From the line that includes "2. Run python" to the last line of the data, quote each line precisely; both boundary lines belong in the answer.

- _DATA RECORDS_
■ ■ ■
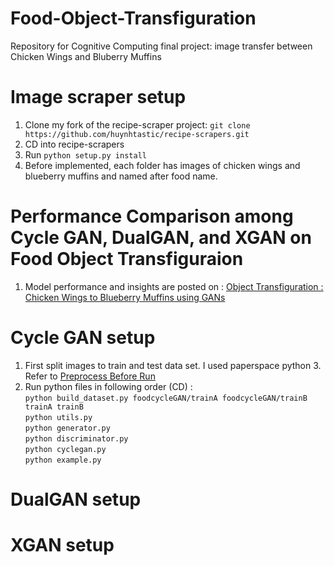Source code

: # Food-Object-Transfiguration
Repository for Cognitive Computing final project: image transfer between Chicken Wings and Bluberry Muffins

# Image scraper setup
1. Clone my fork of the recipe-scraper project:
`git clone https://github.com/huynhtastic/recipe-scrapers.git`
2. CD into recipe-scrapers
3. Run `python setup.py install`
4. Before implemented, each folder has images of chicken wings and blueberry muffins and named after food name.

# Performance Comparison among Cycle GAN, DualGAN, and XGAN on Food Object Transfiguraion
1. Model performance and insights are posted on :
[Object Transfiguration : Chicken Wings to Blueberry Muffins using GANs](https://medium.com/@carollee827/object-transfiguration-chicken-wings-to-blueberry-muffins-using-discogan-cyclegan-dualgan-and-d4953be7a0ce)

# Cycle GAN setup
1. First split images to train and test data set. I used paperspace python 3.
   Refer to [Preprocess Before Run](https://github.com/JessJihyunLee/Food-Object-Transfiguration/blob/master/Cycle-GAN/preprocess_beforerun.py)
2. Run python files in following order (CD) :</br>
`python build_dataset.py foodcycleGAN/trainA foodcycleGAN/trainB trainA trainB`</br>
`python utils.py`</br>
`python generator.py`</br>
`python discriminator.py`</br>
`python cyclegan.py`</br>
`python example.py`</br>

# DualGAN setup


# XGAN setup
■ ■ ■
- _WRITTEN ANSWER_
2. Run python files in following order (CD) :</br>
`python build_dataset.py foodcycleGAN/trainA foodcycleGAN/trainB trainA trainB`</br>
`python utils.py`</br>
`python generator.py`</br>
`python discriminator.py`</br>
`python cyclegan.py`</br>
`python example.py`</br>

# DualGAN setup


# XGAN setup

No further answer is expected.